I convinced myself they had not come to see me, that forcing them to stop their run out of reasons of politeness would be ungenerous on my part, and I set down my sanding machine and walked toward the bait shop.

"Hello!" I heard Buford call.

Your past comes back in different ways. In this case, it was in the form of Karyn LaRose, her platinum hair sweat-soaked and piled on her head, her running shorts and purple-and-gold Mike the Tiger T-shirt glued to her body like wet Kleenex.

"How y'all doin'?" I replied, my smile as stiff as ceramic.

"Aaron Crown called you yet?" Buford asked, resting one hand on the dock railing, pulling one ankle up toward his muscular thigh with the other.

"How'd you know?" I said.

"He's looking for soft-hearted guys to listen to his story." Buford grinned, then winked with all the confidence of the eighty-yard passing quarterback he'd been at L.S.U. twenty years earlier. He was still lean-stomached and narrow-waisted, his chest flat like a prizefighter's, his smooth, wide shoulders olive with tan, his curly brown hair bleached on the tips by the sun. He pulled his other ankle up behind him, squinting at me through the sweat in his eyebrows.

"Aaron's decided he's an innocent man," he said. "He's got a movie company listening to him. Starting to see the big picture?"

"He gets a dumb cop to plead his cause?" I said.

"I said 'soft-hearted,'" he said, his face beaming now.

"Why don't you come see us more often, Dave?" Karyn asked.

"That sounds good," I said, nodding, my eyes wandering out over the water.

She raised her chin, wiped the sweat off the back of her neck, looked at the sun with her eyelids closed and pursed her lips and breathed through them as though the air were cold. Then she opened her eyes again and smiled good-naturedly, leaning with both arms on the rail and stretching her legs one at a time.

"Y'all want to come in for something to drink?" I asked.

"Don't let this guy jerk you around, Dave," Buford said.

"Why should I?"

"Why should he call you in the first place?"

"Who told you this?" I asked.

"His lawyer."

"Sounds like shaky legal ethics to me," I said.

"Give me a break, Dave," he replied. "If Aaron Crown ever gets out of Angola, the first person he's going to kill is his lawyer. That's after he shoots the judge. How do we know all this? Aaron called up the judge, collect, mind you, and told him so."
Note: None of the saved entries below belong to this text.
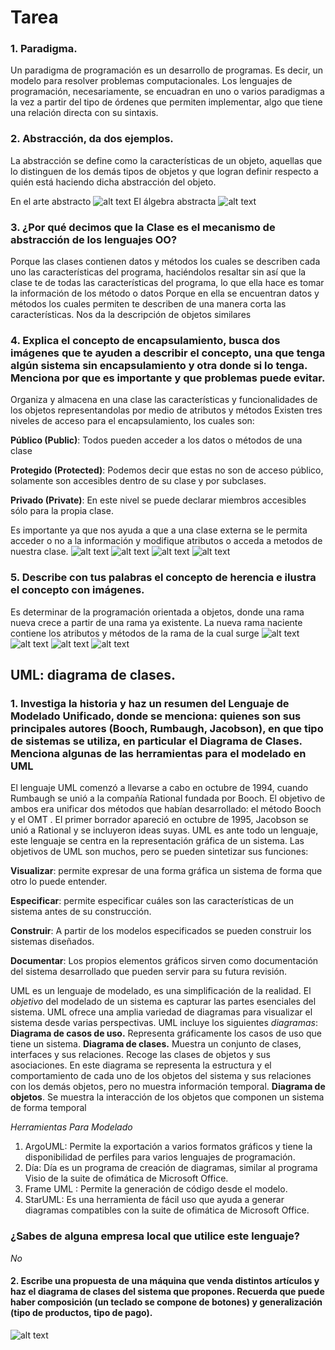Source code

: # **Tarea**
### 1. Paradigma.
Un paradigma de programación es un  desarrollo de programas. Es decir, un modelo para resolver problemas computacionales. Los lenguajes de programación, necesariamente, se encuadran en uno o varios paradigmas a la vez a partir del tipo de órdenes que permiten implementar, algo que tiene una relación directa con su sintaxis.
### 2. Abstracción, da dos ejemplos.
La abstracción se define como la características  de un objeto, aquellas que lo distinguen de los demás tipos de objetos y que logran definir respecto a quién está haciendo dicha abstracción del objeto.

En el arte abstracto 
![alt text](Imagenes1er/abs.jpg)
El álgebra abstracta 
![alt text](Imagenes1er/geo.gif)
### 3. ¿Por qué decimos que la Clase es el mecanismo de abstracción de los lenguajes OO?
Porque las clases contienen datos y métodos los cuales se describen cada uno las características del programa, haciéndolos resaltar sin así que la clase te de todas las características del programa, lo que ella hace es tomar la información de los método o datos
Porque en ella se encuentran datos y métodos los cuales permiten te describen de una manera corta las características. Nos da la descripción de objetos similares
### 4. Explica el concepto de encapsulamiento, busca dos imágenes que te ayuden a describir el concepto, una que tenga algún sistema sin encapsulamiento y otra donde si lo tenga. Menciona por que es importante y que problemas puede evitar.
Organiza y almacena en una clase las características y funcionalidades de los objetos representandolas por medio de atributos y métodos
Existen tres niveles de acceso para el encapsulamiento, los cuales son:

**Público (Public)**: Todos pueden acceder a los datos o métodos de una clase

**Protegido (Protected)**: Podemos decir que estas no son de acceso público, solamente son accesibles dentro de su clase y por subclases.

**Privado (Private)**: En este nivel se puede declarar miembros accesibles sólo para la propia clase.
 
Es importante ya que nos ayuda a que a una clase externa se le permita acceder o no a la información y modifique atributos o acceda a metodos de nuestra clase.
![alt text](Imagenes1er/a.png)
![alt text](Imagenes1er/b.png)
![alt text](Imagenes1er/her.jpg)
![alt text](Imagenes1er/caja.jpg)
 ### 5. Describe con tus palabras el concepto de herencia e ilustra el concepto con imágenes.
Es determinar de la programación orientada a objetos, donde una rama nueva crece a partir de una rama ya existente. La nueva rama naciente contiene los atributos y métodos de la rama de la cual surge
![alt text](Imagenes1er/d.png)
![alt text](Imagenes1er/c.png)
![alt text](Imagenes1er/he.png)
![alt text](Imagenes1er/h.jpg)
## UML: diagrama de clases.
### 1. Investiga la historia y haz un resumen del Lenguaje de Modelado Unificado, donde se menciona: quienes son sus principales autores (Booch, Rumbaugh, Jacobson), en que tipo de sistemas se utiliza, en particular el Diagrama de Clases. Menciona algunas de las herramientas para el modelado en UML
El lenguaje UML comenzó a llevarse a cabo en octubre de 1994, cuando Rumbaugh se unió a la compañía Rational fundada por Booch. El objetivo de ambos era unificar dos métodos que habían desarrollado: el método Booch y el OMT . El primer borrador apareció en octubre de 1995,  Jacobson se unió a Rational y se incluyeron ideas suyas. 
UML es ante todo un lenguaje, este lenguaje se centra en la representación gráfica de un sistema. Las objetivos de UML son muchos, pero se pueden sintetizar sus funciones:

**Visualizar**: permite expresar de una forma gráfica un sistema de forma que otro lo puede entender. 

**Especificar**: permite especificar cuáles son las características de un sistema antes de su construcción. 

**Construir**: A partir de los modelos especificados se pueden construir los sistemas diseñados. 

**Documentar**: Los propios elementos gráficos sirven como documentación del sistema desarrollado que pueden servir para su futura revisión. 

UML es un lenguaje de modelado, es una simplificación de la realidad. El *objetivo* del modelado de un sistema es capturar las partes esenciales del sistema. UML ofrece una amplia variedad de diagramas para visualizar el sistema desde varias perspectivas. UML incluye los siguientes *diagramas*:
**Diagrama de casos de uso.** Representa gráficamente los casos de uso que tiene un sistema.
**Diagrama de clases.** Muestra un conjunto de clases, interfaces y sus relaciones. Recoge las clases de objetos y sus asociaciones. En este diagrama se representa la estructura y el comportamiento de cada uno de los objetos del sistema y sus relaciones con los demás objetos, pero no muestra información temporal.
**Diagrama de objetos**. Se muestra la interacción de los objetos que componen un sistema de forma temporal

*Herramientas Para Modelado*
1.  ArgoUML: Permite la exportación a varios formatos gráficos y tiene la disponibilidad de perfiles para varios lenguajes de programación.
2. Día: Día es un programa de creación de diagramas, similar al programa Visio de la suite de ofimática de Microsoft Office.
3.  Frame UML : Permite la generación de código desde el modelo.
4. StarUML: Es una herramienta de fácil uso que ayuda a generar diagramas compatibles con la suite de ofimática de Microsoft Office.

### ¿Sabes de alguna empresa local que utilice este lenguaje? 
*No*
#### 2. Escribe una propuesta de una máquina que venda distintos artículos y haz el diagrama de clases del sistema que propones. Recuerda que puede haber composición (un teclado se compone de botones) y generalización (tipo de productos, tipo de pago).
![alt text](Imagenes1er/clasea.JPG)


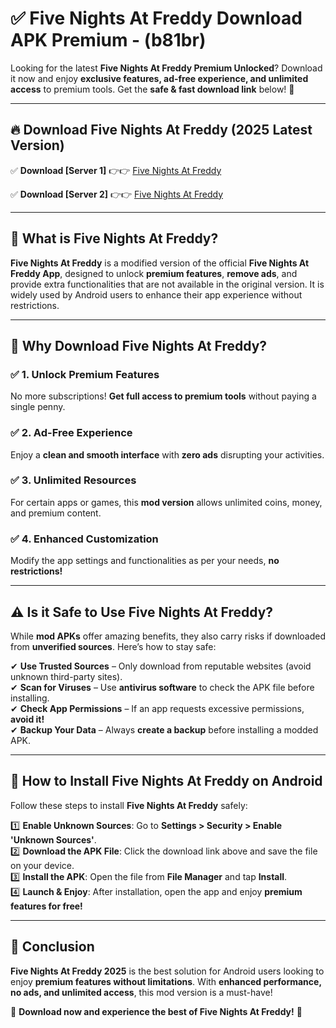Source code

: 
# ✅ Five Nights At Freddy Download APK Premium -  (b81br) 

Looking for the latest **Five Nights At Freddy Premium Unlocked**? Download it now and enjoy **exclusive features, ad-free experience, and unlimited access** to premium tools. Get the **safe & fast download link** below! 🚀

---

## 🔥 Download Five Nights At Freddy (2025 Latest Version)

✅ **Download [Server 1]** 👉👉 [Five Nights At Freddy ](https://apkcomod.com?title=Five_Nights_At_Freddy)  

✅ **Download [Server 2]** 👉👉 [Five Nights At Freddy ](https://apkcomod.com?title=Five_Nights_At_Freddy)  


---

## 📌 What is Five Nights At Freddy?

**Five Nights At Freddy** is a modified version of the official **Five Nights At Freddy App**, designed to unlock **premium features**, **remove ads**, and provide extra functionalities that are not available in the original version. It is widely used by Android users to enhance their app experience without restrictions.

---

## 🌟 Why Download Five Nights At Freddy?

### ✅ 1. Unlock Premium Features
No more subscriptions! **Get full access to premium tools** without paying a single penny.

### ✅ 2. Ad-Free Experience
Enjoy a **clean and smooth interface** with **zero ads** disrupting your activities.

### ✅ 3. Unlimited Resources
For certain apps or games, this **mod version** allows unlimited coins, money, and premium content.

### ✅ 4. Enhanced Customization
Modify the app settings and functionalities as per your needs, **no restrictions!**

---

## ⚠️ Is it Safe to Use Five Nights At Freddy?

While **mod APKs** offer amazing benefits, they also carry risks if downloaded from **unverified sources**. Here’s how to stay safe:

✔ **Use Trusted Sources** – Only download from reputable websites (avoid unknown third-party sites).  
✔ **Scan for Viruses** – Use **antivirus software** to check the APK file before installing.  
✔ **Check App Permissions** – If an app requests excessive permissions, **avoid it!**  
✔ **Backup Your Data** – Always **create a backup** before installing a modded APK.

---

## 📲 How to Install Five Nights At Freddy on Android

Follow these steps to install **Five Nights At Freddy** safely:

1️⃣ **Enable Unknown Sources**: Go to **Settings > Security > Enable 'Unknown Sources'**.  
2️⃣ **Download the APK File**: Click the download link above and save the file on your device.  
3️⃣ **Install the APK**: Open the file from **File Manager** and tap **Install**.  
4️⃣ **Launch & Enjoy**: After installation, open the app and enjoy **premium features for free!**

---

## 🚀 Conclusion

**Five Nights At Freddy 2025** is the best solution for Android users looking to enjoy **premium features without limitations**. With **enhanced performance, no ads, and unlimited access**, this mod version is a must-have!

🔻 **Download now and experience the best of Five Nights At Freddy!** 🔻


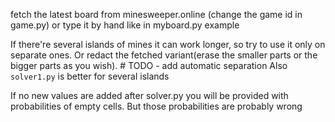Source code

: fetch the latest board from minesweeper.online (change the game id in game.py)
or type it by hand like in myboard.py example

If there're several islands of mines it can work longer, so try to use it only on separate ones. Or redact the fetched variant(erase the smaller parts or the bigger parts as you wish). # TODO - add automatic separation
Also `solver1.py` is better for several islands

If no new values are added after solver.py you will be provided with probabilities of empty cells. But those probabilities are probably wrong 
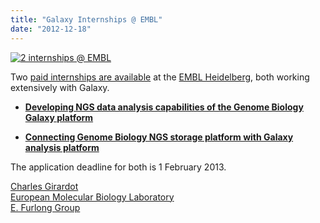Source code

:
 ```yaml
---
title: "Galaxy Internships @ EMBL"
date: "2012-12-18"
---
```

<div class='right'><a href='http://www.embl.de/aboutus/jobs/searchjobs/index.php?newlang=1&newms=sr&searchregion=641'><img src="/src/images/logos/EMBLLogo151.png" alt="2 internships @ EMBL" /></a></div>

Two [paid internships are available](http://www.embl.de/aboutus/jobs/searchjobs/index.php?newlang=1&newms=sr&searchregion=641) at the [EMBL Heidelberg](http://www.embl.de), both working extensively with Galaxy.

* **[Developing NGS data analysis capabilities of the Genome Biology Galaxy platform](http://ig14.i-grasp.com/fe/tpl_embl01.asp?s=hNwYvBGdQoFRwTtFol&jobid=50349,4852129861&key=52504700&c=239958358378&pagestamp=dbscwpverlxjdgnydt)**

* **[Connecting Genome Biology NGS storage platform with Galaxy analysis platform](http://ig14.i-grasp.com/fe/tpl_embl01.asp?jobid=50348,9802872513&key=52504638&c=873677768876&pagestamp=dbczisfbfhdpmofuud)**

The application deadline for both is 1 February 2013.

[Charles Girardot](http://www.embl.de/research/units/genome_biology/furlong/members/index.php?s_personId=3406)<br />
[European Molecular Biology Laboratory](http://www.embl.de/)<br />
[E. Furlong Group](http://furlonglab.embl.de)
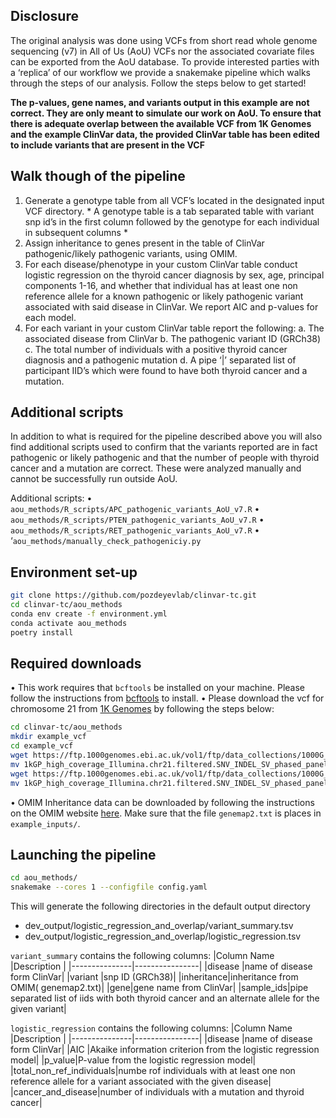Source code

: ## Disclosure
The original analysis was done using VCFs from short read whole genome sequencing (v7) in All of Us (AoU) VCFs nor the associated covariate files can be exported from the AoU database. To provide interested parties with a ‘replica’ of our workflow we provide a snakemake pipeline which walks through the steps of our analysis. Follow the steps below to get started!

**The p-values, gene names, and variants output in this example are not correct. They are only meant to simulate our work on AoU. To ensure that there is adequate overlap between the available VCF from 1K Genomes and the example ClinVar data, the provided ClinVar table has been edited to include variants that are present in the VCF**

## Walk though of the pipeline
1)	Generate a genotype table from all VCF’s located in the designated input VCF directory. * A genotype table is a tab separated table with variant snp id’s in the first column followed by the genotype for each individual in subsequent columns *
2)	Assign inheritance to genes present in the table of ClinVar pathogenic/likely pathogenic variants, using OMIM. 
3)	For each disease/phenotype in your custom ClinVar table conduct logistic regression on the thyroid cancer diagnosis by sex, age, principal components 1-16, and whether that individual has at least one non reference allele for a known pathogenic or likely pathogenic variant associated with said disease in ClinVar. We report AIC and p-values for each model. 
4)	For each variant in your custom ClinVar table report the following:
a.	The associated disease from ClinVar
b.	The pathogenic variant ID (GRCh38)
c.	The total number of individuals with a positive thyroid cancer diagnosis and a pathogenic mutation
d.	A  pipe ‘|’ separated list of participant IID’s which were found to have both thyroid cancer and a mutation. 

## Additional scripts
In addition to what is required for the pipeline described above you will also find additional scripts used to confirm that the variants reported are in fact pathogenic or likely pathogenic and that the number of people with thyroid cancer and a mutation are correct. These were analyzed manually and cannot be successfully run outside AoU. 

Additional scripts:
•	`aou_methods/R_scripts/APC_pathogenic_variants_AoU_v7.R`
•	`aou_methods/R_scripts/PTEN_pathogenic_variants_AoU_v7.R`
•	`aou_methods/R_scripts/RET_pathogenic_variants_AoU_v7.R`
•	‘`aou_methods/manually_check_pathogeniciy.py`

## Environment set-up 
```bash
git clone https://github.com/pozdeyevlab/clinvar-tc.git
cd clinvar-tc/aou_methods
conda env create -f environment.yml
conda activate aou_methods
poetry install
```
## Required downloads
•	This work requires that `bcftools` be installed on your machine. Please follow the instructions from [bcftools]( https://samtools.github.io/bcftools/) to install.
•	Please download the vcf for chromosome 21 from [1K Genomes]( https://www.internationalgenome.org/) by following the steps below: 
```bash
cd clinvar-tc/aou_methods
mkdir example_vcf
cd example_vcf
wget https://ftp.1000genomes.ebi.ac.uk/vol1/ftp/data_collections/1000G_2504_high_coverage/working/20220422_3202_phased_SNV_INDEL_SV/1kGP_high_coverage_Illumina.chr21.filtered.SNV_INDEL_SV_phased_panel.vcf.gz 
mv 1kGP_high_coverage_Illumina.chr21.filtered.SNV_INDEL_SV_phased_panel.vcf.gz chr21.vcf.gz
wget https://ftp.1000genomes.ebi.ac.uk/vol1/ftp/data_collections/1000G_2504_high_coverage/working/20220422_3202_phased_SNV_INDEL_SV/1kGP_high_coverage_Illumina.chr21.filtered.SNV_INDEL_SV_phased_panel.vcf.gz.tbi
mv 1kGP_high_coverage_Illumina.chr21.filtered.SNV_INDEL_SV_phased_panel.vcf.gz.tbi chr21.vcf.gz.tbi
```
•	OMIM Inheritance data can be downloaded by following the instructions on the OMIM website [here]( https://data.omim.org/downloads/). Make sure that the file `genemap2.txt` is  places in `example_inputs/`. 

## Launching the pipeline
```bash
cd aou_methods/
snakemake --cores 1 --configfile config.yaml
```

This will generate the following directories in the default output directory
* dev_output/logistic_regression_and_overlap/variant_summary.tsv
* dev_output/logistic_regression_and_overlap/logistic_regression.tsv

`variant_summary` contains the following columns:
|Column Name    |Description     |
|---------------|----------------|
|disease |name of disease form ClinVar|
|variant |snp ID (GRCh38)|
|inheritance|inheritance from OMIM( genemap2.txt)|
|gene|gene name from ClinVar|
|sample_ids|pipe separated list of iids with both thyroid cancer and an alternate allele for the given variant|

`logistic_regression` contains the following columns:
|Column Name    |Description     |
|---------------|----------------|
|disease |name of disease form ClinVar|
|AIC |Akaike information criterion from the logistic regression model|
|p_value|P-value from the logistic regression model|
|total_non_ref_individuals|numbe rof individuals with at least one non reference allele for a variant associated with the given disease|
|cancer_and_disease|number of individuals with a mutation and thyroid cancer|
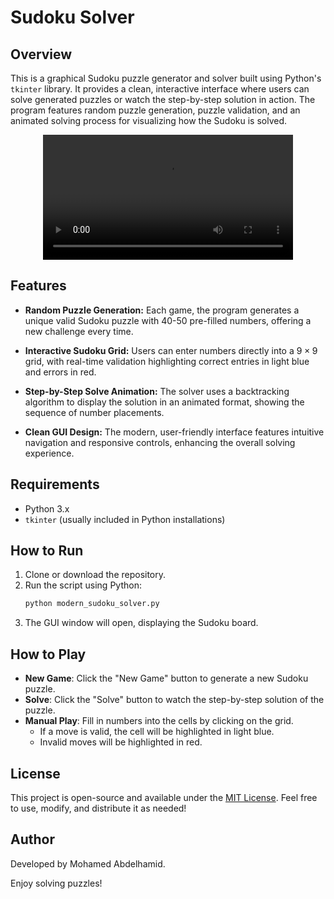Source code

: # Sudoku Solver

## Overview

This is a graphical Sudoku puzzle generator and solver built using Python's `tkinter` library. It provides a clean, interactive interface where users can solve generated puzzles or watch the step-by-step solution in action. The program features random puzzle generation, puzzle validation, and an animated solving process for visualizing how the Sudoku is solved.


<div align="center">
  <video src="Demo.mp4" width="400" />
</div>


## Features

- **Random Puzzle Generation:** Each game, the program generates a unique valid Sudoku puzzle with 40-50 pre-filled numbers, offering a new challenge every time.
- **Interactive Sudoku Grid:** Users can enter numbers directly into a $9 \times 9$ grid, with real-time validation highlighting correct entries in light blue and errors in red.

- **Step-by-Step Solve Animation:** The solver uses a backtracking algorithm to display the solution in an animated format, showing the sequence of number placements.

- **Clean GUI Design:** The modern, user-friendly interface features intuitive navigation and responsive controls, enhancing the overall solving experience.

## Requirements

- Python 3.x
- `tkinter` (usually included in Python installations)

## How to Run

1. Clone or download the repository.
2. Run the script using Python:
   ```bash
   python modern_sudoku_solver.py
   ```
3. The GUI window will open, displaying the Sudoku board.

## How to Play

- **New Game**: Click the "New Game" button to generate a new Sudoku puzzle.
- **Solve**: Click the "Solve" button to watch the step-by-step solution of the puzzle.
- **Manual Play**: Fill in numbers into the cells by clicking on the grid.
  - If a move is valid, the cell will be highlighted in light blue.
  - Invalid moves will be highlighted in red.

## License

This project is open-source and available under the [MIT License](https://opensource.org/licenses/MIT). Feel free to use, modify, and distribute it as needed!

## Author

Developed by Mohamed Abdelhamid.

Enjoy solving puzzles!
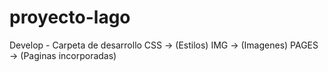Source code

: # proyecto-lago

Develop - Carpeta de desarrollo
	CSS -> (Estilos)
	IMG -> (Imagenes)
	PAGES -> (Paginas incorporadas)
They said good-bye and resumed their jog, running side by side past the sprinklers spinning among the tree trunks in my front yard. I watched them grow smaller in the distance, all the while feeling that somehow something inappropriate, if not unseemly, had just occurred.

I got in my pickup truck and caught up with them a quarter mile down the road. They never broke stride.

"This bothers me, Buford," I said out the window. "You wrote a book about Aaron Crown. It might make you our next governor. Now you want to control access to the guy?"

"Bothers you, huh?" he said, his air-cushioned running shoes thudding rhythmically in the dirt.

"It's not an unreasonable attitude," I said.

Karyn leaned her face past him and grinned at me. Her mouth was bright red, her brown eyes happy and charged with energy from her run.

"You'll be bothered a lot worse if you help these right-wing cretins take over Louisiana in November. See you around, buddy," he said, then gave me the thumbs-up sign just before he and his wife poured it on and cut across a shady grove of pecan trees.